Both President Obama and Republicans have called for lowering the corporate tax rate, citing America’s global competitiveness. But cuts should be reserved for companies that invest in the U.S. and its workers. Other corporations should pay more, and all should pay their fair share.
The federal government first taxed corporate income in 1909. Corporate rates were initially below 10 percent, but following World War II they increased dramatically, to over 50 percent in I951. Between 1951 and 1986, the top corporate tax rate ranged from 46 to 52.8 percent.

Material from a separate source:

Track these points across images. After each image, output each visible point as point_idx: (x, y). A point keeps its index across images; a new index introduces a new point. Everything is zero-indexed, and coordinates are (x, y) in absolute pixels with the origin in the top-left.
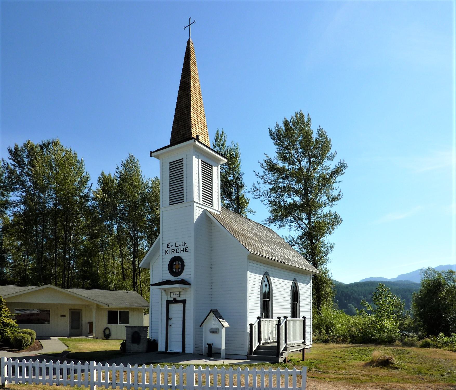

Large corporations were also complaining about the tax rate in 1986, the year of the last significant federal tax reform. The rate was reduced to 35 percent, loopholes were closed and the tax code simplified. At the time, the rate was lower than that of most developed countries. But today the 35 percent rate is one of the world’s highest, and it jumps to 39.2 percent when state and local taxes are included.
This rate is double the European average and more than triple Ireland’s 12.5 percent rate. Over the past 25 years, almost every country in the Organization for Economic Cooperation and Development has cut its top corporate tax rate. Corporate America is again arguing that the U.S. rate is a disadvantage for domestic corporations.
But while U.S. companies often complain about the 35 percent top rate, they don’t like to admit that hardly any of them pay anything close to it. While the United States’ corporate tax rate is relatively high, it’s not a meaningful measure of the actual corporate tax burden.
A 2013 Government Accountability Office report showed that large, profitable U.S. corporations paid an effective federal tax rate of 12.6 percent of their worldwide income in 2010, about one-third the statutory rate. Adding in foreign, state, and local taxes increased the average effective tax rate to 16.9 percent, which is certainly competitive with other developed countries and is a lower rate than the average teacher or police officer pays. A 2012 study by Citizens for Tax Justice found that over a recent period, 30 of the largest U.S. multinationals with more than $160 billion in profits paid no federal income tax at all.
According to the Congressional Research Service, corporate income taxes have diminished as a source of federal revenue, from 39.8 percent in 1943 to 9.9 percent in 2012, as corporate profits reached record highs. The GAO reported that in 20I2, corporate income taxes generated about $242 billion in federal revenue, while individual income taxes accounted for $1.I trillion.
U.S. corporate tax collection equaled just 2 percent of gross national product in 2011, according to the OECD. That was the lowest in a ranking of 27 wealthy countries.
The reason they pay less in taxes is not because corporations play a less important role in our economy or that corporate profitability has diminished. Rather, it is that corporations have learned how to exploit loopholes in the tax code and retain lobbyists who move well in Washington. And let’s not forget the $2 trillion in profits stashed abroad.
Much of the simplification from the comprehensive 1986 tax overhaul has been lost. Between 2001 and 2010 there were over 4,000 changes festooned to the tax code, resulting in a code of nearly four million words with a sky-high impenetrability quotient.
Nearly six years after the financial meltdown, the economy is still far from recovery. Over 20 million Americans who want a full-time job can’t get one and labor force participation is at its lowest level since 1978. Low wages and stagnant incomes prevail.
Congress should create incentives for companies that invest and create jobs in the U.S. and impose higher taxes on firms that do not. But any tax reform should start from the premise that corporate America has to pay its fair share, and that means no profitable corporation having a lower tax rate than your child’s teacher.